Answer: Surat was the gateway for trade with West Asia via the Gulf of Ormuz. The city was cosmopolitan and people of all castes and creeds lived there. In the seventeenth century the Portuguese, Dutch and English had their factories and warehouses at Surat. According to the English chronicler Ovington who wrote an account of the port in 1689, on average a hundred ships of different countries could be found anchored at the port at any given time. There were also several retail and wholesale shops selling cotton textiles. The textiles of Surat were famous for their gold lace borders (zari) and had a market in West Asia, Africa and Europe. The state built numerous rest-houses to take care of the needs of people from all over the world who came to the city.
17. How was Hampi in its heyday in the 15-16th centuries? When did it fall to ruin?
Answer: In its heyday in the fifteenth sixteenth centuries, Hampi bustled with commercial and cultural activities.
(i) Moors (a name used collectively for Muslim merchants), Chettis and agents of European traders such as the Portuguese, thronged the markets of Hampi.
(ii) Temples were the hub of cultural activities and devadasis (temple dancers) performed before the deity, royalty and masses in the many-pillared halls in the Virupaksha (a form of Shiva) temple.

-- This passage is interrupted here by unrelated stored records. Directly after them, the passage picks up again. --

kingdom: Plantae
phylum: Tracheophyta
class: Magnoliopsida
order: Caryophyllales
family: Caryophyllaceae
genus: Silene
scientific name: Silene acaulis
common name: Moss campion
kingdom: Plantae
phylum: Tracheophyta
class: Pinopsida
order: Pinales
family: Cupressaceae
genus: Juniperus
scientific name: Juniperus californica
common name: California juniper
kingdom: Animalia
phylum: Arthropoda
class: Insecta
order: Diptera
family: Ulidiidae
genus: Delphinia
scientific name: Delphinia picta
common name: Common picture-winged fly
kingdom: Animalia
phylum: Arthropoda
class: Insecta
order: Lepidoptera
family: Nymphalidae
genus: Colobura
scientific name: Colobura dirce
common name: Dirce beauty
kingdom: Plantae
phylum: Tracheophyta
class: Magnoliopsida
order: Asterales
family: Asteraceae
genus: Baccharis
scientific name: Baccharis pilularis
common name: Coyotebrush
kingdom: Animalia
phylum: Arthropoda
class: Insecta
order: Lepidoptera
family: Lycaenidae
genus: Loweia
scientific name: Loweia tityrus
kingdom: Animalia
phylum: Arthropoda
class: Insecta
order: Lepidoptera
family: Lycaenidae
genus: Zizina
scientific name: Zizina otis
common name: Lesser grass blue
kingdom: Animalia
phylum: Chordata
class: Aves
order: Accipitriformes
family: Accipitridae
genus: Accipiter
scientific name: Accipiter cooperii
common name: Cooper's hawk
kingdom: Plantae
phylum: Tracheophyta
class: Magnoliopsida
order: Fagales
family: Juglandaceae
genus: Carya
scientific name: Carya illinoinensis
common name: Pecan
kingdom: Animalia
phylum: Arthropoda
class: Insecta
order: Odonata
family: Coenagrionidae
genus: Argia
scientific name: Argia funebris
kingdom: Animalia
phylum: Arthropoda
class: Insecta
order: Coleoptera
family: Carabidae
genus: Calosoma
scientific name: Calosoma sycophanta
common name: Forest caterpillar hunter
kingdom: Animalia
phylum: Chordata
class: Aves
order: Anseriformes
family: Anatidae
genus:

(iii) The Mahanavami festival, known today as Navaratri in the south, was one of the most important festivals celebrated at Hampi.
Hampi fell into ruin following the defeat of Vijayanagara in 1565 by the Deccani Sultans – the rulers of Golconda, Bijapur, Ahmadnagar, Berar and Bidar.
18. Why did Masulipatnam become prosperous and popular?
Answer: The town of Masulipatnam or Machlipatnam (literally, fish port town) lay on the delta of the Krishna river.
(i) In the seventeenth century it was a centre of intense activity. Both the Dutch and English East India Companies attempted to control Masulipatnam as it became the most important port on the Andhra coast.
(ii) The Qutb Shahi rulers of Golconda imposed royal monopolies on the sale of textiles, spices and other items to prevent the trade passing completely into the hands of the various East India Companies.
(iii) Fierce competition among various trading groups – the Golconda nobles, Persian merchants, Telugu Komati Chettis, and European traders – made the city populous and prosperous.
19. Describe the town Thanjavur.
Why do you think people regarded Thanjavur as a great town?
Answer: People regarded Thanjavur as a great town because of the following reasons:
(i) Thanjavur was the capital of the Cholas.The perennial river Kaveri flows near this beautiful town. One hears the bells of the Rajarajeshvara temple built by King Rajaraja Chola.
(ii) The townspeople are all praise for its architect Kunjaramallan Rajaraja Perunthachchan who has proudly carved his name on the temple wall. Inside is a massive Shiva linga.
(iii) Besides the temple, there are palaces with mandapas or pavilions. Kings hold court in these mandapas, issuing orders to their subordinates. There are also barracks for the army.
(iv) The town is bustling with markets selling grain, spices, cloth and jewellery. Water supply for the town comes from wells and tanks.